The placement is another example of national coverage for Rep. Pete King’s challenger, who nabbed the spotlight in the spring for her push to get the Federal Election Commission to allow her to use campaign funds for child care. Her team seems to be savvy at plugging Grechen Shirley’s name into the national conversation. According to her campaign, media agency WIN, which created the “Personal” ad, was the link with The Washington Post. The agency is led by campaign gurus Bill Hyers and Matt McLaughlin and has created high-profile ads for candidates like Wisconsin’s House candidate Randy Bryce and New York gubernatorial challenger Cynthia Nixon.

Will the good press get Grechen Shirley more help from the coffers of Washington’s movers and shakers? The Democratic Congressional Campaign Committee just announced more support for Grechen Shirley’s neighboring Democrat, Perry Gershon, who is challenging Rep. Lee Zeldin.

Mark Chiusano

Talking Point

GOP gets on board

Perhaps State Senate Majority Leader John Flanagan is taking a page from Cynthia Nixon’s playbook.

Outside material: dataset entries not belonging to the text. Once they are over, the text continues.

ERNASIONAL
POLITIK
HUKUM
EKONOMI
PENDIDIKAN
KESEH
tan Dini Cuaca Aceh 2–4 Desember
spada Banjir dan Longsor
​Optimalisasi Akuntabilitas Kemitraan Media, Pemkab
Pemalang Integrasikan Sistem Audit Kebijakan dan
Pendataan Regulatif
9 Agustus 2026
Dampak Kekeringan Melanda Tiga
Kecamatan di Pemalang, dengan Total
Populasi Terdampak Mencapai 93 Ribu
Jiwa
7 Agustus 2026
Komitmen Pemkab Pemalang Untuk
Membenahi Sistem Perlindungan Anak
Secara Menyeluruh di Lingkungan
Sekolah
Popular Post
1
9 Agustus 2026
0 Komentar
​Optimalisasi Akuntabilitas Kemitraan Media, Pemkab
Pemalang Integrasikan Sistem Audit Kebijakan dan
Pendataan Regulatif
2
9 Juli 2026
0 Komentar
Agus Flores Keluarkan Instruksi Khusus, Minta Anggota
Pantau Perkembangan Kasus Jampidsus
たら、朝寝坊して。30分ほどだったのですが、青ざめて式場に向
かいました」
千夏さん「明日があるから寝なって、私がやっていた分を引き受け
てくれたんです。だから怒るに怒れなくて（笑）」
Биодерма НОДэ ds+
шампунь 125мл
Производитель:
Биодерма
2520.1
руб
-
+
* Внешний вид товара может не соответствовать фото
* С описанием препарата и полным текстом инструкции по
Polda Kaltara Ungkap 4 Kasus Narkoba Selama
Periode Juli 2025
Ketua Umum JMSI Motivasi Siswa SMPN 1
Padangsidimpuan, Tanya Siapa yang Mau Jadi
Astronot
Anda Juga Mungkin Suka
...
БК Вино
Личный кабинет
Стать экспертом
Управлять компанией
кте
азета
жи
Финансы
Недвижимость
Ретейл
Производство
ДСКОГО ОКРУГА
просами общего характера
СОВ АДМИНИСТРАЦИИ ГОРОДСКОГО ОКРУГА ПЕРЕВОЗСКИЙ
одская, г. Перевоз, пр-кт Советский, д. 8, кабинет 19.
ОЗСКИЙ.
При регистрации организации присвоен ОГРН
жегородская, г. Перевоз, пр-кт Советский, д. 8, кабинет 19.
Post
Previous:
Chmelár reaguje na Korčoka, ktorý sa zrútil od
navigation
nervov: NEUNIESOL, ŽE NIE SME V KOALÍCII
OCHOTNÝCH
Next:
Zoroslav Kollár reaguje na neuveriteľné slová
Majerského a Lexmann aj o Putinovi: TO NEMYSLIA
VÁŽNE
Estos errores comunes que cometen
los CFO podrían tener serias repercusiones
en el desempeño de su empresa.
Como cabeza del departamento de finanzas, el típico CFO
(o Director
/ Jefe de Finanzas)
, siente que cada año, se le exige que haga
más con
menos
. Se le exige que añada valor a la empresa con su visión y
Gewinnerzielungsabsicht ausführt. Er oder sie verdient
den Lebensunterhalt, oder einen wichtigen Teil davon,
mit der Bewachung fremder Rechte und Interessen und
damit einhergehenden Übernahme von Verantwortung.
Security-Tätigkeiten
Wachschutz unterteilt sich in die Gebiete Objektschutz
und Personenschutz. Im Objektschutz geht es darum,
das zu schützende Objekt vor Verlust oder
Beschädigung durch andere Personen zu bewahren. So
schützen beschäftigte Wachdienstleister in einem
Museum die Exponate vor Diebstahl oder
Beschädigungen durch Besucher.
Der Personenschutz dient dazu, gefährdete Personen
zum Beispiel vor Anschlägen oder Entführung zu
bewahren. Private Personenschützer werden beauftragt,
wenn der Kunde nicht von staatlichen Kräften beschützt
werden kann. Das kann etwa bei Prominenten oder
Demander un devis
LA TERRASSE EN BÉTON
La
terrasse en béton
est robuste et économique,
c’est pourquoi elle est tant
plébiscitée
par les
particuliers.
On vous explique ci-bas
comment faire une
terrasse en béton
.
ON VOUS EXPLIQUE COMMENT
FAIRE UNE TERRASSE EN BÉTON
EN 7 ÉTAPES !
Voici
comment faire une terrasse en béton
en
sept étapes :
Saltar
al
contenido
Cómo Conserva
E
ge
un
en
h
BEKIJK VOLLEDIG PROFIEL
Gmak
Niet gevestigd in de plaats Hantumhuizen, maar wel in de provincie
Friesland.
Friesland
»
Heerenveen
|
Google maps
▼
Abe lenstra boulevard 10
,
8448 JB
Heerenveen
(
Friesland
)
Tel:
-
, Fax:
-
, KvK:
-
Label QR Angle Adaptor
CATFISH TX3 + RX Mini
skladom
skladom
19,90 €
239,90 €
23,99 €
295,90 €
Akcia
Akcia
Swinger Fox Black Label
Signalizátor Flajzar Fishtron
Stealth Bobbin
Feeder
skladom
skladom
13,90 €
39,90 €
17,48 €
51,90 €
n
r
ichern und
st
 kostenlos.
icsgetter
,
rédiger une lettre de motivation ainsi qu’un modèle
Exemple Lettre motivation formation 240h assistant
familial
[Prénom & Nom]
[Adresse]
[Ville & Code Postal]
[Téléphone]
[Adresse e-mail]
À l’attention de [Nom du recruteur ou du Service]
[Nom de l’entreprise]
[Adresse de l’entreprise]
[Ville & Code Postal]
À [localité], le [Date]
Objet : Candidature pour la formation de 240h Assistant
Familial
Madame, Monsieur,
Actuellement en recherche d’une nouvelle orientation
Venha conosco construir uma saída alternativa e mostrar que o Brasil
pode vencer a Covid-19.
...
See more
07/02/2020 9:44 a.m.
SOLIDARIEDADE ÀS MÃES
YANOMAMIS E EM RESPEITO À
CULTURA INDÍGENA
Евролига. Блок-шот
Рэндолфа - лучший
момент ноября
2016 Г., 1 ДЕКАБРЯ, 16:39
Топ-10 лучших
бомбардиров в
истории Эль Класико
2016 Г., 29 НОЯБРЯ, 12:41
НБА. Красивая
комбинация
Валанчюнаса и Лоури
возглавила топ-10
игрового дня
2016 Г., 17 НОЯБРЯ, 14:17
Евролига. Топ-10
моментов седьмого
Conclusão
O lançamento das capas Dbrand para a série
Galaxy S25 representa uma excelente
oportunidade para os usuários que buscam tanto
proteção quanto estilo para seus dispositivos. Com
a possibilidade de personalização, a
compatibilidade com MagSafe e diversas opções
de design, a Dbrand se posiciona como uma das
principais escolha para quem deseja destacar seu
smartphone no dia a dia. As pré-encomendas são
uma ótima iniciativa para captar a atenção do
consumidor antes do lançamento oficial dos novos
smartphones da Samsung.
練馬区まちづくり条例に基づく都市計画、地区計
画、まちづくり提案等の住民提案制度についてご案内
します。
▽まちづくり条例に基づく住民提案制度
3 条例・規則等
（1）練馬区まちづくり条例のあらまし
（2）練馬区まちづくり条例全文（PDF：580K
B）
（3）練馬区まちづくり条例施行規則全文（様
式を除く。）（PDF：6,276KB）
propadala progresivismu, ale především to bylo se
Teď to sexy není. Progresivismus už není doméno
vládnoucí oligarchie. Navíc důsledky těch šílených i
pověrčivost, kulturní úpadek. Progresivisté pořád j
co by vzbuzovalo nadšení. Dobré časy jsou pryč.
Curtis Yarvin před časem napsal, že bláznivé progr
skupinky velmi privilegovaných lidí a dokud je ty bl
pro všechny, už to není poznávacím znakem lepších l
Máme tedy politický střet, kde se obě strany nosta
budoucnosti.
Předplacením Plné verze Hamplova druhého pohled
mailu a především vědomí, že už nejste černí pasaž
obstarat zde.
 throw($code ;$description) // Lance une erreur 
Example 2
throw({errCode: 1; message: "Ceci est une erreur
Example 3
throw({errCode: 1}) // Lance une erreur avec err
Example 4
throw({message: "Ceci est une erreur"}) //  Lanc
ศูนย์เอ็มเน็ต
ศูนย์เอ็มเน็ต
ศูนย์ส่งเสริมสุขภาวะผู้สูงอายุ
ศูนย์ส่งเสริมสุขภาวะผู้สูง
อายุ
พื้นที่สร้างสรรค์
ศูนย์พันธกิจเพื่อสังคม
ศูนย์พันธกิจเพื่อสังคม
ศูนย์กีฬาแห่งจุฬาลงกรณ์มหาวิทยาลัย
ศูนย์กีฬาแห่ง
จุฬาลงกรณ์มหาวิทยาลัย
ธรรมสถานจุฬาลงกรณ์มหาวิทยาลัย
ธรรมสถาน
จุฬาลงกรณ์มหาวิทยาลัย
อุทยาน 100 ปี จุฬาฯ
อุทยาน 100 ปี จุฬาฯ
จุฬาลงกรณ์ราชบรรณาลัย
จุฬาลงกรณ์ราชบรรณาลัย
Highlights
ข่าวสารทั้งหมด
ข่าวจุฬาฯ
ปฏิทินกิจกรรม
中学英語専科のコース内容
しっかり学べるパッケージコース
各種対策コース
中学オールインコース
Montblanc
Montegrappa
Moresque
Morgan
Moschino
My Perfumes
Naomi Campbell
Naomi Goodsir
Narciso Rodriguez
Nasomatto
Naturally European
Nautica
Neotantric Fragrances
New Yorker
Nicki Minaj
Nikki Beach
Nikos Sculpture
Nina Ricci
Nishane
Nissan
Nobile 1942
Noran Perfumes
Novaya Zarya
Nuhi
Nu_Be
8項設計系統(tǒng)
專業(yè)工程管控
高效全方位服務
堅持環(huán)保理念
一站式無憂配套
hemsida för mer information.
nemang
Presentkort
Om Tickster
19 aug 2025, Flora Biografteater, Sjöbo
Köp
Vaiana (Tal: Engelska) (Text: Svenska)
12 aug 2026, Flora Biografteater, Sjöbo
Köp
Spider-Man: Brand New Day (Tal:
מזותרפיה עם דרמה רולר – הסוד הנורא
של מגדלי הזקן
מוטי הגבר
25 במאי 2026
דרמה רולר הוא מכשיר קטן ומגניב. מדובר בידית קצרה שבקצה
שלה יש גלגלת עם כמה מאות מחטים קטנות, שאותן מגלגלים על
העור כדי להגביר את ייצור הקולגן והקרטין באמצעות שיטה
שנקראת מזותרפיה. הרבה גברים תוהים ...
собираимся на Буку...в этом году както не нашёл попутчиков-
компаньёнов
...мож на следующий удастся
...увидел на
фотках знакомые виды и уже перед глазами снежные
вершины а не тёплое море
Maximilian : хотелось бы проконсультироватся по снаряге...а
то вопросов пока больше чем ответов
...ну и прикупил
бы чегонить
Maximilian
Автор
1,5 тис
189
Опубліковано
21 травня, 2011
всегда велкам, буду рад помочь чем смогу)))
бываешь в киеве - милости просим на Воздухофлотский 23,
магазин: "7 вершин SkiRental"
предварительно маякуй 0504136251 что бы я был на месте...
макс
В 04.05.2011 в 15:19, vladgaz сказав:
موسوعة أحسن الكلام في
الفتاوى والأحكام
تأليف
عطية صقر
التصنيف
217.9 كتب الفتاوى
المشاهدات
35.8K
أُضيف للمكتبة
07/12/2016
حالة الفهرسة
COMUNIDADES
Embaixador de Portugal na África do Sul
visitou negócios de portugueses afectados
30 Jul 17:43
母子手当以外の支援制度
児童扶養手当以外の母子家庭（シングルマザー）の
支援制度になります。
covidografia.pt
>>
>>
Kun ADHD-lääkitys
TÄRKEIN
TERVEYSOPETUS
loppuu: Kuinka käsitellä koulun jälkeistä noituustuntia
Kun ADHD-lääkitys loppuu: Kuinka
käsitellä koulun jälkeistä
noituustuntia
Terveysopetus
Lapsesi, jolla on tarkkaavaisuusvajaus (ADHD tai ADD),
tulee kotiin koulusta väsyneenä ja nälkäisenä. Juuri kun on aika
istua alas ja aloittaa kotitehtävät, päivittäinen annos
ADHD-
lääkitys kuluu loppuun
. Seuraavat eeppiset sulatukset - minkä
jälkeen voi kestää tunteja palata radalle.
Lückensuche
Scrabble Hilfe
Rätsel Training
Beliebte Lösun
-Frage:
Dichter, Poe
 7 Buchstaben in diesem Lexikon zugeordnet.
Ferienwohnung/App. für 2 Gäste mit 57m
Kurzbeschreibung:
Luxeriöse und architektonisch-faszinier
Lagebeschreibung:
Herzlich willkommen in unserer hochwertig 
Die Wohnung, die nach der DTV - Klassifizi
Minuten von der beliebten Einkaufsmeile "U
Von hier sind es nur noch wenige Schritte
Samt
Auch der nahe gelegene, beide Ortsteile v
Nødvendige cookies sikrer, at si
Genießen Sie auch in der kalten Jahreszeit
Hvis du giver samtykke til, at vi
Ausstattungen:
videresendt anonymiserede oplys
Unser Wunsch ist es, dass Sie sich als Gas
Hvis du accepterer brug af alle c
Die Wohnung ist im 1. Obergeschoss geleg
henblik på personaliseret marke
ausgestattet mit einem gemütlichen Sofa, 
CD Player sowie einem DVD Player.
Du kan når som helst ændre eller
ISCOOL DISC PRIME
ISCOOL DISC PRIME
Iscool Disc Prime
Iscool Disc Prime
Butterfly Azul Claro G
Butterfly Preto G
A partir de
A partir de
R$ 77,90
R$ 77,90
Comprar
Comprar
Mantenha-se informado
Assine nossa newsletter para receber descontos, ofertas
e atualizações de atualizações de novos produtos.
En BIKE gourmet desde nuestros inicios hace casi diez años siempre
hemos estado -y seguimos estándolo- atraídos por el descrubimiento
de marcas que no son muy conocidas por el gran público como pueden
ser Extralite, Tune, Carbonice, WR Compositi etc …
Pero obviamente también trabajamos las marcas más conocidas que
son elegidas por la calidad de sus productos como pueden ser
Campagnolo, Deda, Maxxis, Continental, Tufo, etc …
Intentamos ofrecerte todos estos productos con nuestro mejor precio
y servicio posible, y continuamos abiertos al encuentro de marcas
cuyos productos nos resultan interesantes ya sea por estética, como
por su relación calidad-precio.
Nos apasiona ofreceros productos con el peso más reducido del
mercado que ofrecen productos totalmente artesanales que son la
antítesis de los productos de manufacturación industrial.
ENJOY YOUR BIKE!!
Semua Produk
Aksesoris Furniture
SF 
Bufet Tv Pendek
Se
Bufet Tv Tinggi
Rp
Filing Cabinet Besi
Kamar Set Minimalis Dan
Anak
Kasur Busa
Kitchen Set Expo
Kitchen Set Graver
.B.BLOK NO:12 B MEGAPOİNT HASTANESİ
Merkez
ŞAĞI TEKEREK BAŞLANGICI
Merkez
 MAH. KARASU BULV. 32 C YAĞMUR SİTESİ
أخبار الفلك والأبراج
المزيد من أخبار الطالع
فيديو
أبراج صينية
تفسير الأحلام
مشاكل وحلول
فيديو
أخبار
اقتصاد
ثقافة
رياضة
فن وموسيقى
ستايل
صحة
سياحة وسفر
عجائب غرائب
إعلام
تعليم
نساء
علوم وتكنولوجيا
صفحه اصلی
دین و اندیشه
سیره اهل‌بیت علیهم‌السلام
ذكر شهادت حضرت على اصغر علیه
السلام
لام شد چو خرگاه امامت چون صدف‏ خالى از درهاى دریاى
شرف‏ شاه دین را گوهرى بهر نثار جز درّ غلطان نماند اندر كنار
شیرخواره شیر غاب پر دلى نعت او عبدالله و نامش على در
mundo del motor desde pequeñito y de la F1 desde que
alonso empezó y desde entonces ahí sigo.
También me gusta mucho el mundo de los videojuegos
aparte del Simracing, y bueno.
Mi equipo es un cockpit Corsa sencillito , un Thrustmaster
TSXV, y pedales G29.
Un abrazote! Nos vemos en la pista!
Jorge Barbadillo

Nixon, after all, made New York City subway service problems a key issue during her primary campaign.

And now, it seems the Long Island Rail Road is going to become Flanagan’s latest political football.

On Monday morning, Flanagan, flanked by his fellow Long Island Senate Republicans, held a news conference at the Bethpage LIRR station and suggested that the Metropolitan Transportation Authority shouldn’t hike LIRR fares “until service improves.” A sign on the podium declared that the “Senate Republican Conference” was “Protecting LIRR Riders.”

It seems like an easy campaign issue — and it’s one Republican gubernatorial candidate Marc Molinaro also has picked up as part of his broader proposals to fix the MTA.

But bashing the LIRR is a nonpartisan issue.

Democratic State Sen. Todd Kaminsky issued a news release Monday agreeing with the fare freeze, but calling his Republican colleagues “incredibly cynical and rich” for getting involved in the issue now.

Kaminsky is set to release results Tuesday of an LIRR service survey he issued that asked more than 550 riders, among other things, whether they were satisfied with the railroad’s service and whether they were getting their “money’s worth.” And for Kaminsky, this isn’t a new issue. Back in January, when LIRR service was particularly atrocious, Kaminsky was the only member of the Long Island delegation to attend budget hearing testimony by MTA Chairman Joseph Lhota, and the only state senator to grill Lhota about the LIRR.

Nine months later, it seems the Republicans are hoping to catch that train, too.

Randi F. Marshall

Quick Points

Opting out

  • President Donald Trump has grown increasingly wary of Defense Secretary Jim Mattis, new reporting shows, irritable about praise of Mattis as the adult in the room and worried that he is a Democrat at heart. Trump was one of those himself, but never the other.
  • With the state Education Department and Board of Regents apparently set to eliminate proposed financial penalties for school districts with high numbers of students declining to take state tests, it seems the state has decided to opt out of tougher opt out rules.
  • President Donald Trump’s lawyer Rudy Giuliani said Paul Manafort’s cooperation with special counsel Robert Mueller has nothing to do with Trump’s campaign. Manafort and Mueller might have a different opinion.
  • Sen. John N. Kennedy (R-La.) said Sunday that so far the Brett Kavanaugh confirmation process has been “an intergalactic freak show.” Now that a woman accusing Kavanaugh of sexual misconduct when both were teens has come forward and is willing to testify, and Kavanaugh has said he’s willing to retestify, one wonders what is wilder than an intergalactic freak show?
  • New York’s rising progressive star Alexandria Ocasio-Cortez declined to answer a question about where she planned to find an unaccounted-for $38 trillion needed over 10 years to fund her campaign pledges. It’s a lot more fun to be promising than delivering.
  • Is there any high-level Trump campaign aide or close associate who is not cooperating with Robert Mueller? No, family doesn’t count.
  • As a test of character, Cincinnati police and fire department applicants have to answer questions about their most unusual sex acts and how many times they’ve had sex in a public place. No, it’s not pass-fail. And they’re not being graded on a curve.